Time to bury pollution issue
Last updated 11:50, Thursday, 11 September 2008
The Government’s former chief scientific adviser has warned that our turbine charge for windfarms will actually increase the price of our electricity and force up to 500,000 people into the fuel poverty trap.
One of Tony Blair’s last acts as Prime Minister was to sign up to an EU target to have 20 per cent of Europe’s energy from renewable sources by 2020.
This will also lead to price rises, the Government reckons around 10 per cent for electricity and 20 per cent for gas.
Professor Sir David King told a BBC Radio 4 programme the Government is placing too much emphasis on wind power to reach targets which will cause more people to suffer from fuel poverty.
He thinks the EU leaders did not understand what they were committing themselves to and now need to renegotiate a less expensive target.
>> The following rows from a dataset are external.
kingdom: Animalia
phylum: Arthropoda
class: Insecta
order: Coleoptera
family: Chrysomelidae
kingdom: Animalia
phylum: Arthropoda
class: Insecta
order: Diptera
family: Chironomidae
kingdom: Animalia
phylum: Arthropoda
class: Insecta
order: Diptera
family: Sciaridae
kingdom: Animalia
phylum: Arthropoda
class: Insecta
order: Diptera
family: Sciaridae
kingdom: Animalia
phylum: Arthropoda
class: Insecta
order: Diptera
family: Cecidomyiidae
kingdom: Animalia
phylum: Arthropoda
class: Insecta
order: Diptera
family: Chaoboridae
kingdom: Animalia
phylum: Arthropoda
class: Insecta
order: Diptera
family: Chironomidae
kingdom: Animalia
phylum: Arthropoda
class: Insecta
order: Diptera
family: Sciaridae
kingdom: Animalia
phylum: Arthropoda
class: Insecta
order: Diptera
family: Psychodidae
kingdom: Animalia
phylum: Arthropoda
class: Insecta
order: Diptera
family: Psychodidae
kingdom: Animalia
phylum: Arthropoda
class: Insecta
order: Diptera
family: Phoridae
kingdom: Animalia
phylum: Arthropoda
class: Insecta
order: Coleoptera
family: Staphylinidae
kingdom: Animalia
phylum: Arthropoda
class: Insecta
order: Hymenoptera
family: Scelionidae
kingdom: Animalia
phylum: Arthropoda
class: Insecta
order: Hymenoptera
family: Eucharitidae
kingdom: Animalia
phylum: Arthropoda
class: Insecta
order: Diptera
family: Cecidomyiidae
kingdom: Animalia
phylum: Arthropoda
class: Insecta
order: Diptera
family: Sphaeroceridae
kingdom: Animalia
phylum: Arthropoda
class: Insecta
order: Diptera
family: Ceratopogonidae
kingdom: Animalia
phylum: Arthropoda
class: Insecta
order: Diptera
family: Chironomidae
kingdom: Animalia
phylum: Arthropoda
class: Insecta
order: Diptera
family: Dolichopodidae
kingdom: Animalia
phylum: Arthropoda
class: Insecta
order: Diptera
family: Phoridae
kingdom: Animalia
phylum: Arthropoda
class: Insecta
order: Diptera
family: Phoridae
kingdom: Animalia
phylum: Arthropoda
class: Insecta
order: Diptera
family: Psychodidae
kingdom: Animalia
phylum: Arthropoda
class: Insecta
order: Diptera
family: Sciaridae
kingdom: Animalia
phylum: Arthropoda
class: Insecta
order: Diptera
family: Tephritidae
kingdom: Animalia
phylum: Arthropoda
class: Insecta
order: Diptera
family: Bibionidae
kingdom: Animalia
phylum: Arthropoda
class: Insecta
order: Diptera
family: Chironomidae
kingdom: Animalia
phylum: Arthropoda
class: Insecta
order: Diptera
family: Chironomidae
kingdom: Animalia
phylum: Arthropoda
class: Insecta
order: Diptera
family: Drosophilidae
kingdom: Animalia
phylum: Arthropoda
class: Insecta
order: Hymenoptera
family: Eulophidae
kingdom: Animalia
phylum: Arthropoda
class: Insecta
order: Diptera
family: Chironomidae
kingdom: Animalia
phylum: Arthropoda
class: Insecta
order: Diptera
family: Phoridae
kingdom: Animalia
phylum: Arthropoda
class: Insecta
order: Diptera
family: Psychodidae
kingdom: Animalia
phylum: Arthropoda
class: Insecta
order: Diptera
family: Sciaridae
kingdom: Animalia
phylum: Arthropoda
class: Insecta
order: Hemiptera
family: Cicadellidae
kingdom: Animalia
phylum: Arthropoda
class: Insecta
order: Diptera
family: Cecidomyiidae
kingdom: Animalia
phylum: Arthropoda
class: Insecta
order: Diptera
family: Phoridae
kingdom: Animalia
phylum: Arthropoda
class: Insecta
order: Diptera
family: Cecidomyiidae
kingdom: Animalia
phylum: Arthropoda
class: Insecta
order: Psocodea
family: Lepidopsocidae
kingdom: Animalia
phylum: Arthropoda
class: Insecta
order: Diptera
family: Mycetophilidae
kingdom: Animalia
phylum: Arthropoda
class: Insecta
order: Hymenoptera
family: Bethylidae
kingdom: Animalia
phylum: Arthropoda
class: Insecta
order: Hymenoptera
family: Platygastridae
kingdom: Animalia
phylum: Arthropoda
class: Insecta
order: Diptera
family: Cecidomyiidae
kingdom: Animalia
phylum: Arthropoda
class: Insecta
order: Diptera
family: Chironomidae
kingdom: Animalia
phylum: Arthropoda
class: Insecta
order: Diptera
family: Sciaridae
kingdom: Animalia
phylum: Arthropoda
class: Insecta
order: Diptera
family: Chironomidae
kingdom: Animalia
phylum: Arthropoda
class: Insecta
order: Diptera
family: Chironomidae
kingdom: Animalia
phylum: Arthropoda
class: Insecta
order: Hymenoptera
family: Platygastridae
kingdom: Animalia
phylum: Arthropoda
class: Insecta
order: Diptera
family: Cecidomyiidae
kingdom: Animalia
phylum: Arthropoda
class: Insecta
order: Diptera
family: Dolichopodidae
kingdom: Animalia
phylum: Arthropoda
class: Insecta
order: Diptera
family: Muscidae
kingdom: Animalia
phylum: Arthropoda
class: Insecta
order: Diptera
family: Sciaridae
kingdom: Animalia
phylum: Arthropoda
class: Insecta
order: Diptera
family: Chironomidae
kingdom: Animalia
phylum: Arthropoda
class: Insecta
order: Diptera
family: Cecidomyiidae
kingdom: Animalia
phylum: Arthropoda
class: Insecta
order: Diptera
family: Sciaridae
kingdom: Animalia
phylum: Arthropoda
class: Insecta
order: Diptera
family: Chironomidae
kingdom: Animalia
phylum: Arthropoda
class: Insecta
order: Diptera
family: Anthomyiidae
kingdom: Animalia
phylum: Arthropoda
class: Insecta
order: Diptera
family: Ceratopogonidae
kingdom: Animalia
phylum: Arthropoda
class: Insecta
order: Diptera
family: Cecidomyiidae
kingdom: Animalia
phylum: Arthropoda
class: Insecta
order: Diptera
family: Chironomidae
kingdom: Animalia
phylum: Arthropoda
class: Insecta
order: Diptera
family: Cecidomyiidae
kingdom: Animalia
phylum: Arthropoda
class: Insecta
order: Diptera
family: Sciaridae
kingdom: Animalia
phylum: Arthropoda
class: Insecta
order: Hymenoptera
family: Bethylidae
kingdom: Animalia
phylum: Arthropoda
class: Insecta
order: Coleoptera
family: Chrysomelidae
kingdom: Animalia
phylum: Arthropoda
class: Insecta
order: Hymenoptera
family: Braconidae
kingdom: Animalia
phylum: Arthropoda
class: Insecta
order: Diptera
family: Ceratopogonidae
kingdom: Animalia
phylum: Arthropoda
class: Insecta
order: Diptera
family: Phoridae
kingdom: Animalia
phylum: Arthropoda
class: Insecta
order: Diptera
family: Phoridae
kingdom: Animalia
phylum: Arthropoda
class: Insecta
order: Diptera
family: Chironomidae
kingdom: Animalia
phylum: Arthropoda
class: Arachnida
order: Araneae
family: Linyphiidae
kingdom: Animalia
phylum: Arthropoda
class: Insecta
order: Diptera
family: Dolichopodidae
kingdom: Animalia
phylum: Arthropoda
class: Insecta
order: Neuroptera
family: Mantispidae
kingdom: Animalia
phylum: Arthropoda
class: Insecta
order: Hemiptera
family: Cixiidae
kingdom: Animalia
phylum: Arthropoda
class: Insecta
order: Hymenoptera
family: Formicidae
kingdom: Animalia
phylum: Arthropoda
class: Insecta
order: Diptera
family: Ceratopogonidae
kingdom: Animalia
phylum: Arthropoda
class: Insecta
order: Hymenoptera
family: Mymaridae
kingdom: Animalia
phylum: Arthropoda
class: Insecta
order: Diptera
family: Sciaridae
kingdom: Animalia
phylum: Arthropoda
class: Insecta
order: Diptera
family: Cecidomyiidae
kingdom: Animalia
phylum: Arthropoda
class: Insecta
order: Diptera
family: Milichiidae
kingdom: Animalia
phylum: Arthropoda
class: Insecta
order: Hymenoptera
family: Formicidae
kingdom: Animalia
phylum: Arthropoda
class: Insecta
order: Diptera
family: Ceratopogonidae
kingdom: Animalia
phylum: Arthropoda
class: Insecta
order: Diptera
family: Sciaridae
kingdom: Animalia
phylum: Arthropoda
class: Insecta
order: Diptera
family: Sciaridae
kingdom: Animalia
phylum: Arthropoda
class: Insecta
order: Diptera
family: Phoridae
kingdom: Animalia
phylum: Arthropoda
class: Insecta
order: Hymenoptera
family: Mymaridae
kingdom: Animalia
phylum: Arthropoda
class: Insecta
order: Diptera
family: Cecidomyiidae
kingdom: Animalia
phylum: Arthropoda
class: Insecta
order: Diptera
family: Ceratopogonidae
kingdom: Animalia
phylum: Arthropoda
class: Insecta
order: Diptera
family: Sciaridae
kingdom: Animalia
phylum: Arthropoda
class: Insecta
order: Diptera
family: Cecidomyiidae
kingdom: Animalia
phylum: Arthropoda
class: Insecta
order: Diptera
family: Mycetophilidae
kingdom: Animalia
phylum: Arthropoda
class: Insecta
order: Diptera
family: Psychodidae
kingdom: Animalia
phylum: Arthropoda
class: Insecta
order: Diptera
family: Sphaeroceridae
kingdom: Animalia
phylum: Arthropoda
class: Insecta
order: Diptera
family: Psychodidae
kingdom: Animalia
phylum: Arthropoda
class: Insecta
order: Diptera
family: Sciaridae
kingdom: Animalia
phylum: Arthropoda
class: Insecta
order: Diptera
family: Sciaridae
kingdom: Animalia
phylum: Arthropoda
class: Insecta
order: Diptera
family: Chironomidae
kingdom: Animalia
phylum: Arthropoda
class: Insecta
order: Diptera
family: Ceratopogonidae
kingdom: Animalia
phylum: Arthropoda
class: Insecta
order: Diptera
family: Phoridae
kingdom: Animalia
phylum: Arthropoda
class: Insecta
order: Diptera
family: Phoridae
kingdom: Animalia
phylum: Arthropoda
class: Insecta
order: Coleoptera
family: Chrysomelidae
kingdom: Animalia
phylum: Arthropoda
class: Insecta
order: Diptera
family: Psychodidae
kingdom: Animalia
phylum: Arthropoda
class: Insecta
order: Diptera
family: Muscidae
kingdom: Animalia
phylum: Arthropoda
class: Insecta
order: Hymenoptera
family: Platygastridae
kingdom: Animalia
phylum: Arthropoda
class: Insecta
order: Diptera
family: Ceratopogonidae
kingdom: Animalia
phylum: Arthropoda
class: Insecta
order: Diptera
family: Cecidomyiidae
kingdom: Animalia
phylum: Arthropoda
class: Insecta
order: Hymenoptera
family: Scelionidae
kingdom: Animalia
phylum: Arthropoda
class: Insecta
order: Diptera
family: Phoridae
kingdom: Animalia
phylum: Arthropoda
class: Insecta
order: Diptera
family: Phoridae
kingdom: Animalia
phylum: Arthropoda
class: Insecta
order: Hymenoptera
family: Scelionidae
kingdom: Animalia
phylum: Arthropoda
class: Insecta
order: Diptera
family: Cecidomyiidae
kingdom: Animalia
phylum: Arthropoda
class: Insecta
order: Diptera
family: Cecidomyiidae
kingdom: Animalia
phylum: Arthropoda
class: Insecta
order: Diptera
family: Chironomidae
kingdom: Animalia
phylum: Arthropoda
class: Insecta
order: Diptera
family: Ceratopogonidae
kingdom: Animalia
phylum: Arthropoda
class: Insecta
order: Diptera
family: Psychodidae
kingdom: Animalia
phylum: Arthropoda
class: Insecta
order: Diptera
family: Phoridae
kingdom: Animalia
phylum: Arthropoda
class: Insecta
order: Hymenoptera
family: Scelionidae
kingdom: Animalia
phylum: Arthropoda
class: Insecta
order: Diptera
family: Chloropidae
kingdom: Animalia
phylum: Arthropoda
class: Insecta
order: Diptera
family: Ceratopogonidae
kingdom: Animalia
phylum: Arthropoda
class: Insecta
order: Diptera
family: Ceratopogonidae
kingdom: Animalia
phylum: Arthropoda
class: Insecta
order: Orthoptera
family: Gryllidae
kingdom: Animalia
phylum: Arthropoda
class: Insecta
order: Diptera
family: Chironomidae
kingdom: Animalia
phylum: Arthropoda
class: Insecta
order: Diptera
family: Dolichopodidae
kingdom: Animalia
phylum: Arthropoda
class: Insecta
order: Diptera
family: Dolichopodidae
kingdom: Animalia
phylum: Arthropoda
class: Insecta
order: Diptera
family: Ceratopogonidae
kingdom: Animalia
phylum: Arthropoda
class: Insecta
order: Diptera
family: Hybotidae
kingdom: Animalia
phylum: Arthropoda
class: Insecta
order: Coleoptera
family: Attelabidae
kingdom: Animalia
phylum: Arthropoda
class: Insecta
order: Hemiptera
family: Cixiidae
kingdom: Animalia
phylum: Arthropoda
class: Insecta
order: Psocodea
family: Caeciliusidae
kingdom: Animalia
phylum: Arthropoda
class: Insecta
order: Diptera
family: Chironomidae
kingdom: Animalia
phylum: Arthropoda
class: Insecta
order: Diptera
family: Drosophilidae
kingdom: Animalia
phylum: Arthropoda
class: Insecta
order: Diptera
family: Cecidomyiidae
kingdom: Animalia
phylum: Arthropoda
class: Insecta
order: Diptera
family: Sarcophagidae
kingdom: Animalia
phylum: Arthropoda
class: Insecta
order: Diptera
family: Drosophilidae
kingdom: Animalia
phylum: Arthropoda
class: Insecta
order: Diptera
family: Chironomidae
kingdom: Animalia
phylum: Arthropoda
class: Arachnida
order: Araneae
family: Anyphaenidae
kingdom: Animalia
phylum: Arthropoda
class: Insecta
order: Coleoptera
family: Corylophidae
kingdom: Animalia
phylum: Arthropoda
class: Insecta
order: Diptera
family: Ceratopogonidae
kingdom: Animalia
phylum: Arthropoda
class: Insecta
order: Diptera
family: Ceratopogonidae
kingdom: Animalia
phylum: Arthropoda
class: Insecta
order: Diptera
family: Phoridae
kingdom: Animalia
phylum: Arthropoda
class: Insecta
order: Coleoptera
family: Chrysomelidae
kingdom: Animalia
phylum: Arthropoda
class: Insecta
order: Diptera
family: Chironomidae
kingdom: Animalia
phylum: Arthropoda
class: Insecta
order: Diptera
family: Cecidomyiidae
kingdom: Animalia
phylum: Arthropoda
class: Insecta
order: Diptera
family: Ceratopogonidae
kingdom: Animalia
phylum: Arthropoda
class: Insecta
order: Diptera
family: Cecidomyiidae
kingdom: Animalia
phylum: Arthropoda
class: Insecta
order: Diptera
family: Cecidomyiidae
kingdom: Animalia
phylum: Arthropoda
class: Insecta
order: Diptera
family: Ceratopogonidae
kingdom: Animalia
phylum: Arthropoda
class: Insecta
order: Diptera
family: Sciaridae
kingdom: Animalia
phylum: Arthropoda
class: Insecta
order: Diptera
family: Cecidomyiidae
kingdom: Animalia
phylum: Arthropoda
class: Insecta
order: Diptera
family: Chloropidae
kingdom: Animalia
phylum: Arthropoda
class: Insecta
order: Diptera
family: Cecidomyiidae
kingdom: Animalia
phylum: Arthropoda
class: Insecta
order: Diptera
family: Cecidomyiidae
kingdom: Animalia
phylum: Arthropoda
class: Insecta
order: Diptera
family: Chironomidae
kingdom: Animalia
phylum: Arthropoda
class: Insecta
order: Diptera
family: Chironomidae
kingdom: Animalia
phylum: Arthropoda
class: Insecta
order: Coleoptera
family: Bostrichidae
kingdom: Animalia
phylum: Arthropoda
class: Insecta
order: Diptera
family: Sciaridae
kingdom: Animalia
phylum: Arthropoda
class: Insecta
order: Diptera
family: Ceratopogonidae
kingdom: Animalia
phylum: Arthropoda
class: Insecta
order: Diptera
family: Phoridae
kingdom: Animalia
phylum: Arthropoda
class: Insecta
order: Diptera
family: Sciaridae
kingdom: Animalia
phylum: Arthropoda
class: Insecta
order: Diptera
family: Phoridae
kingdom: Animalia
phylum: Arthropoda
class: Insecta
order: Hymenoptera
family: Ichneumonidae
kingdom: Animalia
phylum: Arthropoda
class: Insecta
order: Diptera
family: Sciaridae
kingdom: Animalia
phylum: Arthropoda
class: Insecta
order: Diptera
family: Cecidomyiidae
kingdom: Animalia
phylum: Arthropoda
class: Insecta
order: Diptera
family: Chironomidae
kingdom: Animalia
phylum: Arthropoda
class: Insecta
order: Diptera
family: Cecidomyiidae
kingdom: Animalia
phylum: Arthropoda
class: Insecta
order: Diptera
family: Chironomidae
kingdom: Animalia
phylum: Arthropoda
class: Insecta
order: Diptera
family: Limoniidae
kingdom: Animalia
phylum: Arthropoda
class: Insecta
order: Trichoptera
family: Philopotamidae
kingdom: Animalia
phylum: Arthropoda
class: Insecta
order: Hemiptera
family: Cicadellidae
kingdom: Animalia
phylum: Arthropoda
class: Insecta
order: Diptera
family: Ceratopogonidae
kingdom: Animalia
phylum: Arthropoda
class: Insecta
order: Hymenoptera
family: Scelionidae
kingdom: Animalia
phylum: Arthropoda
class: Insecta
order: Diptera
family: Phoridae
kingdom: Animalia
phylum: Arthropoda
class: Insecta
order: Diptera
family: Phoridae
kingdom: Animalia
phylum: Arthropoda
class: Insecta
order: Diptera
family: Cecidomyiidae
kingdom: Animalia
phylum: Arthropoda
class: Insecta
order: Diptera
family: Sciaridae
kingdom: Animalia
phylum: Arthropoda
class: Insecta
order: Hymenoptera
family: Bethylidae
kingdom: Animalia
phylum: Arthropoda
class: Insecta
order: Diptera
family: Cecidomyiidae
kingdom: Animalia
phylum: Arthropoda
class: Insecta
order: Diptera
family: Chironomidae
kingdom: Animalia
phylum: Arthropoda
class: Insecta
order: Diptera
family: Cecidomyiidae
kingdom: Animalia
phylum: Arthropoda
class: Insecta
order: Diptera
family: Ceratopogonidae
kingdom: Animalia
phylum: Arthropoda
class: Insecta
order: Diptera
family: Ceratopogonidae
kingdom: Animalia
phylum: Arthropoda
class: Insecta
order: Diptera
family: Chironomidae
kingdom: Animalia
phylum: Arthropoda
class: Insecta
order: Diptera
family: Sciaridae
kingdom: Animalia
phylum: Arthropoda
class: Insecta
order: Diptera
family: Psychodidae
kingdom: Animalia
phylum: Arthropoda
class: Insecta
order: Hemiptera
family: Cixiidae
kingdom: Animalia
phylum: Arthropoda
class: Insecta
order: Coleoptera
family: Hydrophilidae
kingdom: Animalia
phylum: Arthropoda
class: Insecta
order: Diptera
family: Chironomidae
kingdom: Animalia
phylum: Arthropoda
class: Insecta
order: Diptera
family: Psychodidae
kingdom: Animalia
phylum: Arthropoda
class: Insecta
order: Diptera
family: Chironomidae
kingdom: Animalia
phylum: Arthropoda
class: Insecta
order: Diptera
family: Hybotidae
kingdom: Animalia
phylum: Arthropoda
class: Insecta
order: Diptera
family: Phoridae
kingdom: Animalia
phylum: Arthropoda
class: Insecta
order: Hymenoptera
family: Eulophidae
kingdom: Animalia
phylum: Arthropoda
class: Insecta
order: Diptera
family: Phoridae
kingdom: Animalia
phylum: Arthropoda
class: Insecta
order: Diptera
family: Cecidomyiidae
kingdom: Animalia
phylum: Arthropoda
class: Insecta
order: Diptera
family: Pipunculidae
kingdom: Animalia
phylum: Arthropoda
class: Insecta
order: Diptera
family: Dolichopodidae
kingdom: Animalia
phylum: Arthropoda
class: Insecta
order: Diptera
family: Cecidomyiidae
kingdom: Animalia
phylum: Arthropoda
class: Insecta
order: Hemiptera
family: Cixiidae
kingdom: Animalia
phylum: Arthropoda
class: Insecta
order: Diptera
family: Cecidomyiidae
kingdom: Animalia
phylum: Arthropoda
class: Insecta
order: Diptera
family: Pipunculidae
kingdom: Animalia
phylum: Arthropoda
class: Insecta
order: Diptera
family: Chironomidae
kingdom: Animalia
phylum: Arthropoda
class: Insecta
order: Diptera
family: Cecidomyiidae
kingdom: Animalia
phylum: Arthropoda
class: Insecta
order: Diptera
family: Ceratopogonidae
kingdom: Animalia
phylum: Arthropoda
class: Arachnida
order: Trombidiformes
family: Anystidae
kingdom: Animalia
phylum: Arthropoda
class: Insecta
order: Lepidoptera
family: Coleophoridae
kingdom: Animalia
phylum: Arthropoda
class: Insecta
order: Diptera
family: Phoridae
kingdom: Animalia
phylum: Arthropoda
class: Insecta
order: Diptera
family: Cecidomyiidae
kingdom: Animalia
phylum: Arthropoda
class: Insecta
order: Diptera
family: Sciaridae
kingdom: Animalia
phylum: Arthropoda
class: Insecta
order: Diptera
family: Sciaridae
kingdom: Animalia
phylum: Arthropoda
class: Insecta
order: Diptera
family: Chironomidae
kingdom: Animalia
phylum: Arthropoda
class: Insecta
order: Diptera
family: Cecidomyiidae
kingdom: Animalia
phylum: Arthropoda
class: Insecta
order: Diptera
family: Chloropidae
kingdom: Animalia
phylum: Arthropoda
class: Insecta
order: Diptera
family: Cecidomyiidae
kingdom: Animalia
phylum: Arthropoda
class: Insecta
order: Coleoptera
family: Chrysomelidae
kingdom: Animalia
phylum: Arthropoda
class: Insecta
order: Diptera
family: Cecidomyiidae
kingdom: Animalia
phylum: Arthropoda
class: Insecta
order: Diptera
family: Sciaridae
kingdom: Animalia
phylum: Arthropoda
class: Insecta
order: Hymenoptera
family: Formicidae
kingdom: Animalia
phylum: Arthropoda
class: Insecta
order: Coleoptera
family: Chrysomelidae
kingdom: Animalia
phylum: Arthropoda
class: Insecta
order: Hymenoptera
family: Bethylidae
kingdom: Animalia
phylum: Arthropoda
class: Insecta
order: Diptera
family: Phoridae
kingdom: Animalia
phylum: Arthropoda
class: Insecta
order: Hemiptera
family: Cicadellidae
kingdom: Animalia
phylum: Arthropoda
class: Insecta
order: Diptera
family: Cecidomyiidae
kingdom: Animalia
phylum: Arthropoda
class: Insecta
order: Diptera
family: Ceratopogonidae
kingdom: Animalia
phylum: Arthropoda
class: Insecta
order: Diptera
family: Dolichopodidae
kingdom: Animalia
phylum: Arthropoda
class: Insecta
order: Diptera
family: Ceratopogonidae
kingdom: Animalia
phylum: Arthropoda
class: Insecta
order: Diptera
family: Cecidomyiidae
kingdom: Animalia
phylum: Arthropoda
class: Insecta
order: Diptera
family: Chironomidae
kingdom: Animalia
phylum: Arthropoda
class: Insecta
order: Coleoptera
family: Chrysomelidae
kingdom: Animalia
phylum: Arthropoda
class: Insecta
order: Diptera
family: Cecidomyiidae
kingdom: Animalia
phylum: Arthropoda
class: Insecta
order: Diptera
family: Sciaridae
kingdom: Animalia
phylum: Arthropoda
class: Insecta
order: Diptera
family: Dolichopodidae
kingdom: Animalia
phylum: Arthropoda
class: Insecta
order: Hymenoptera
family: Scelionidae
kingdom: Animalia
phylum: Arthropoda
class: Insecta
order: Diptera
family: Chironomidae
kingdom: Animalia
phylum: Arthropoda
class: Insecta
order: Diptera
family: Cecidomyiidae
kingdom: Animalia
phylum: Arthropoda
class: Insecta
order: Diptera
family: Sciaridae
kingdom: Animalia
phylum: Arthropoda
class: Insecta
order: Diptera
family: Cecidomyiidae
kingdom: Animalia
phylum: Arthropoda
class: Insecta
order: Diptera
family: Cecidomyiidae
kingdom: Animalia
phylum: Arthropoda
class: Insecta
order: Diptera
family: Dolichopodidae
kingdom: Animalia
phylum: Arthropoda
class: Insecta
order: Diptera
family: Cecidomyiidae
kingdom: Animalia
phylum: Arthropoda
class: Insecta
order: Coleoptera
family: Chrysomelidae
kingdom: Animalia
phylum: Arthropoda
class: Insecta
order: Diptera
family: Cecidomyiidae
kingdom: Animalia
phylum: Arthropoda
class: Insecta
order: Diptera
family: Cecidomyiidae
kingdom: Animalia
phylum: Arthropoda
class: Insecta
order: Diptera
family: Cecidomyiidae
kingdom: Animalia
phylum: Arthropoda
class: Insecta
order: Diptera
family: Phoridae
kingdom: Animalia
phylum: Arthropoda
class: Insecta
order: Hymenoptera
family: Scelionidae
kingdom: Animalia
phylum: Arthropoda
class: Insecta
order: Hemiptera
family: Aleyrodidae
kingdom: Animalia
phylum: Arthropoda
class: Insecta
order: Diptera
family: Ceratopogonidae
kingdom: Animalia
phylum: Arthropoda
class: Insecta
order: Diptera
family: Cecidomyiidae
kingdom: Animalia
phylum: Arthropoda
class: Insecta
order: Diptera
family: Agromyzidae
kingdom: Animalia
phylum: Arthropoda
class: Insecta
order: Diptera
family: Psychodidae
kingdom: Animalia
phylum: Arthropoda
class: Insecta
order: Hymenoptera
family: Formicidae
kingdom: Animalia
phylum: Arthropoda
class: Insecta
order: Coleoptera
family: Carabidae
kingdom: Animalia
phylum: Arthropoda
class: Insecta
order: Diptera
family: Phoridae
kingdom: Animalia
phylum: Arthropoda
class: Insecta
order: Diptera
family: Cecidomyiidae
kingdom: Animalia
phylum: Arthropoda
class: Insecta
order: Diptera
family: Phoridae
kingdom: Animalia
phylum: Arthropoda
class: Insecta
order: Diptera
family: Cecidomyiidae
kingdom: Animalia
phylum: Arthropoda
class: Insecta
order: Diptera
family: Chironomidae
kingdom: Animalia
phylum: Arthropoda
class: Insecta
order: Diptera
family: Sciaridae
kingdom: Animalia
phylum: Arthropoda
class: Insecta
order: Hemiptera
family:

“If they had said 20 per cent renewables on the electricity grids across the European Union by 2020, we would have had a realistic target but by saying 20 per cent of all energy, I actually wonder whether that wasn’t a mistake.”
The Government’s only alternative to wind is to go nuclear, a decision that will cost us dearly now and for a long, long time in the future.
There has been outcry and mass demonstrations at plans to build new coal-fired power stations in the UK with opponents saying the CO2 emissions will only speed up climate change.
Meanwhile, in Germany, a mini power plant has been developed as a pilot project for carbon capture and storage – the first coal-fired plant in the world ready to capture and store its own CO2 emissions.
The CO2 will be separated, squashed to one 500th of its original volume and squeezed into a cylinder ready to be transported to a gas field and forced 1,000m below the surface where it should stay until long after mankind has stopped worrying about climate change.
Shouldn’t we now be thinking along similar lines?